Don’t artists read art history anymore? How else to explain Joe Morford's claim that Maurizio Cattelan stole his idea by duct-taping a banana to the wall of Art Basil Miami in 2019.

If he knew history, Morford would know that since ancient times when the Romans borrowed from the Greeks, artists have been lifting from each other routinely to perfect their skills.

Picasso broke the custom down this way: “Good artists copy; great artists steal.” (More about this in a moment).

Morford’s lawsuit said that in 2000, he duct-taped a banana and orange to a wall and later posted it on his Facebook and YouTube accounts.

He assumed that’s where Cattelan saw it; although he had no evidence that he did. Yet, a federal judge in the Southern District of Florida found that Morford "sufficiently alleges a similarity."

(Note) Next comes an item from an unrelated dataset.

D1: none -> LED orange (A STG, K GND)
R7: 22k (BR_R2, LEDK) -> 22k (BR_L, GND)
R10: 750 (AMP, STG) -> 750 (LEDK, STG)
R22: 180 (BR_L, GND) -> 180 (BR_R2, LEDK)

I don’t expect a judge to know art history. He was simply following the copyright law of 1976 that said you not only can’t copy, but you also can’t do anything even based on another’s work. Unless the work is dated before 1927 and in Public Domain.

Age of litigation redux

Another artist also sued Cattelan this month, though not for cadging his work. French sculptor Daniel Druet claimed that he wasn’t credited for producing the work that made Cattelan a celebrity.

But his suit is even sillier than Morford’s because Cattelan hired him to produce the work and paid him for it?

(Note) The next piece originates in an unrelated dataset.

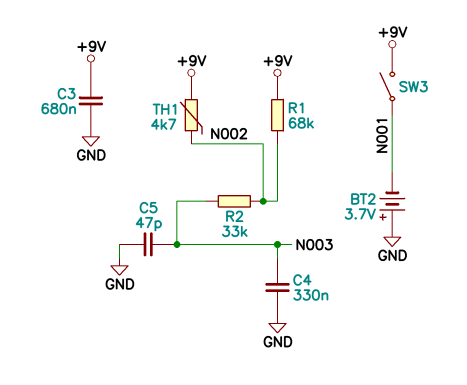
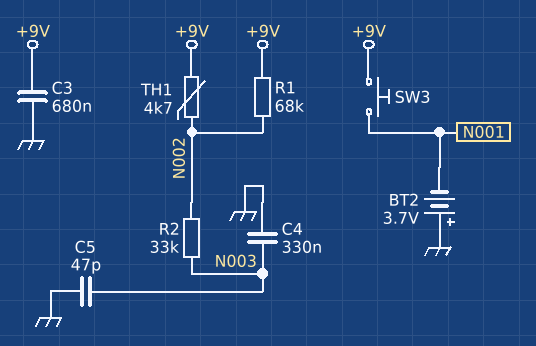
SW3: switch (+9V, N001) -> button (+9V, N001)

Clearly, we live in an age of litigation. Prior to this time, artists borrowed from one another all the time.

Consider Van Gogh whose painting “The Sower” imitated Francois Millet's painting of the same name. He copied it many times, eventually adding the figure of the sower and his own color scheme. But always, he said, it was Millet’s painting that inspired him.

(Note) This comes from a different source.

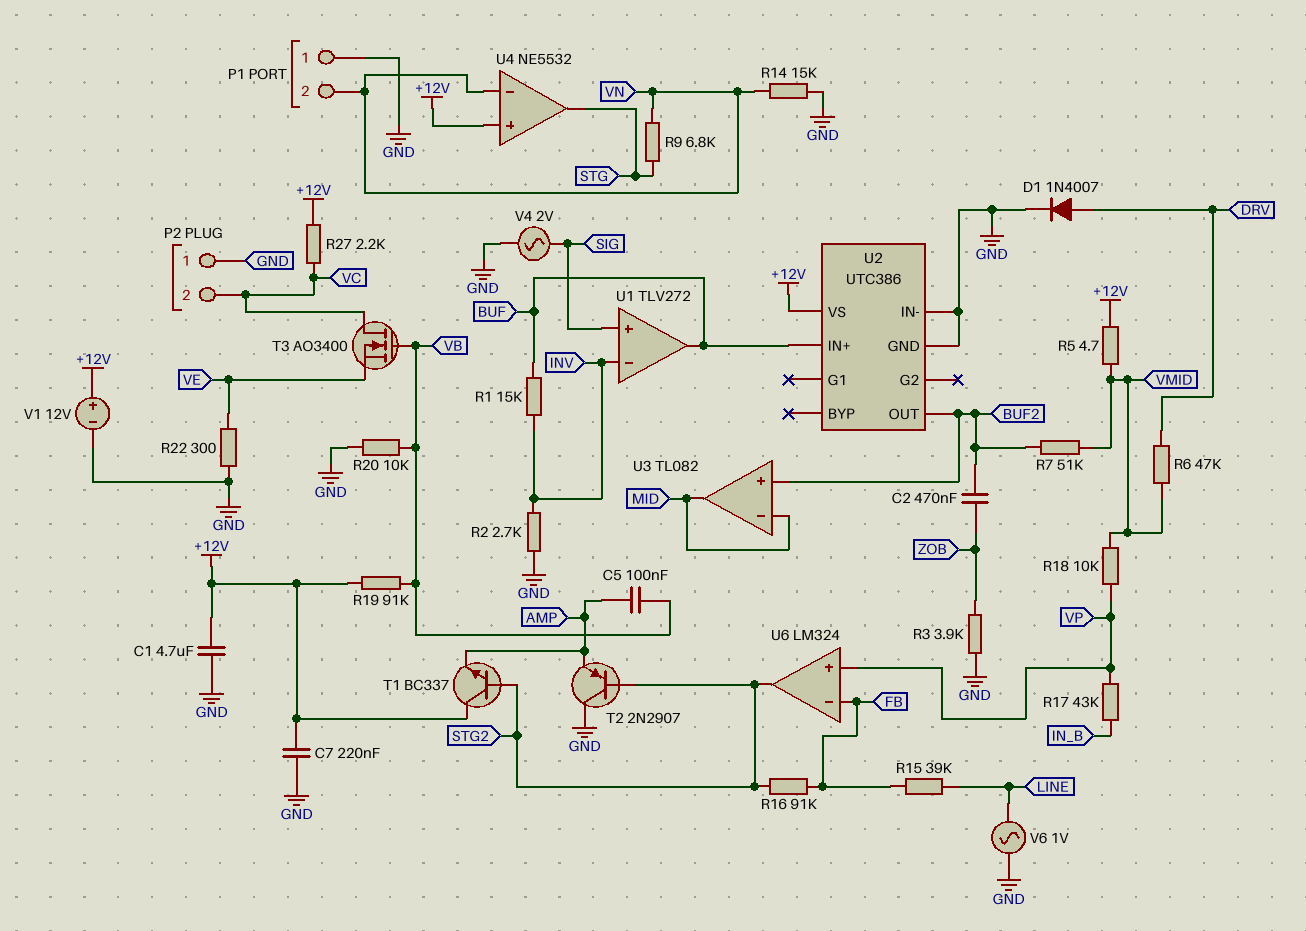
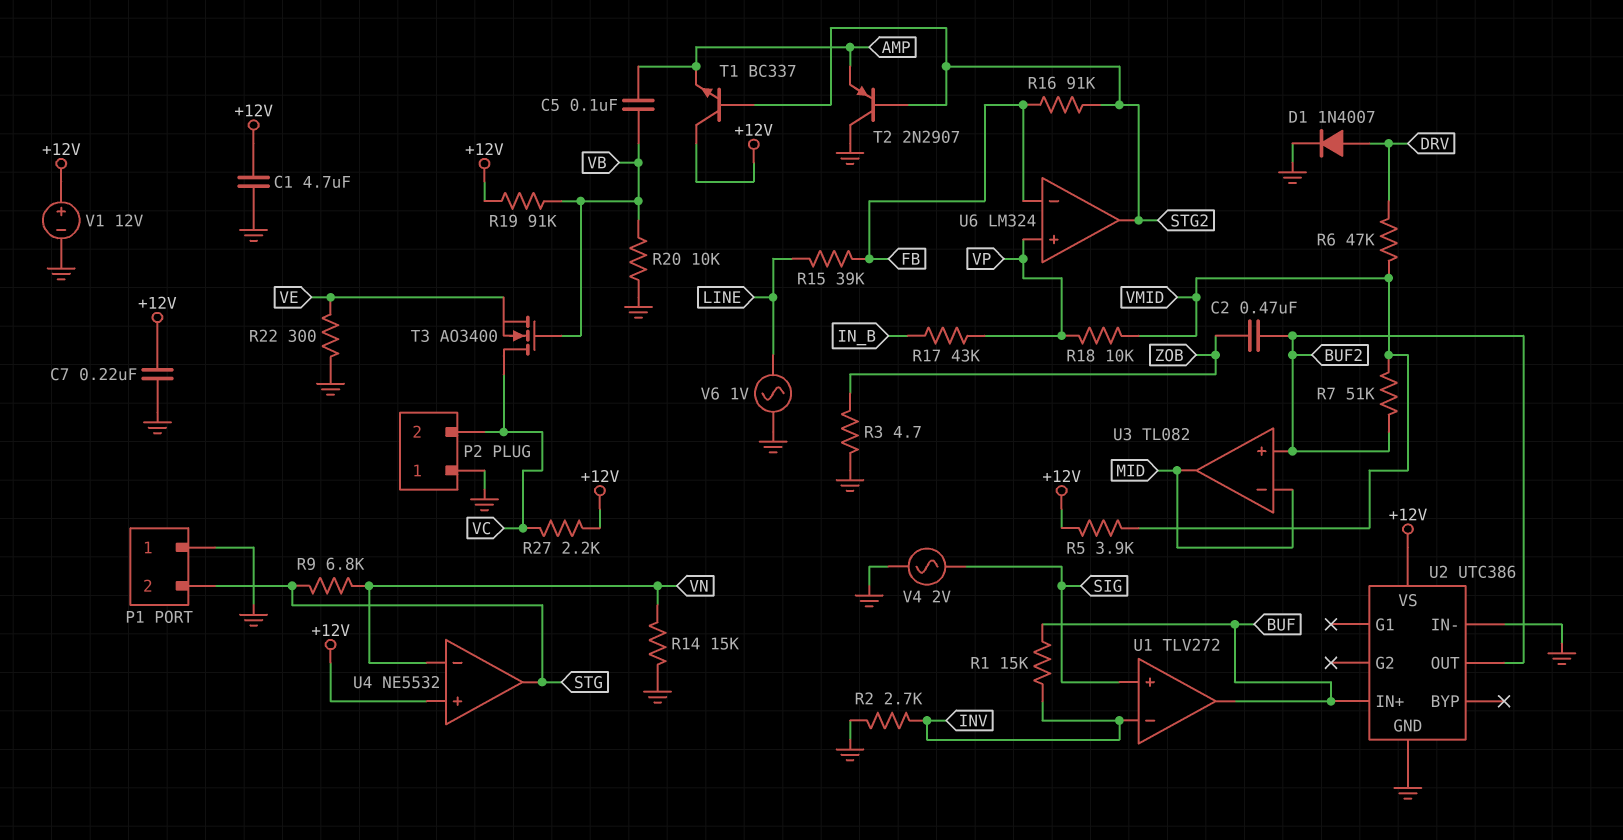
P1 pin 2: VN -> STG
R3: 3.9k (GND, ZOB) -> 4.7 (GND, ZOB)
R5: 4.7 (+12V, VMID) -> 3.9k (+12V, VMID)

Van Gogh was upfront about his other borrowings, too. His painting “Bridge in the Rain,” duplicated Hiroshige’s “Evening Shower at Atake and the Great Bridge,” telling his brother Theo, “All my work is based to some extent on Japanese art.’’

How much copying went on in the past? It happened so often that there were times when artists copied from other artists’ copies.

Paul Gaugin’s “Spirit of the Dead Walking” was adopted from Édouard Manet’s “Olympia” which, in turn, was taken from Titian’s “Venus of Urbino.”

Tracing vs. copying

At least those who copied did it free-hand. But to get his imitation exact, Pop artist Roy Lichtenstein traced onto his canvas what an opaque projector reflected and enlarged.

Given all the time Lichtenstein bummed from other artists’ work – mostly from cartoonists of the Sunday comics – you’d think lawsuits would have dogged him. He was plainly born too soon.

In this age of litigation, we have moved from trying to grasp the meaning of art to just plain grasping. And I fault the press. When an art story is reported, it’s not about art, it’s about money - how much it sold for.

This doesn’t happen in other areas of the news. When a crime is committed, law enforcement is sought for comment. When it’s a medical story, physicians are a source of information. When an art story makes the news, why aren't connoisseurs sought out?

After Van Gogh's "Portrait of Dr. Gachet" sold for $82.5 million, Henry Mitchell, a columnist for the Washington Post, opted to attack artists, saying, “They are as free as anybody else to sell a picture for millions. All they have to do is convince some idiot it's worth it.”

See? Not a word about the painting. Likely, this is why Cattalan’s duct-taped banana, which sold for $120,000, made such a hit with the public. It was obvious he was mocking an over-valued art world.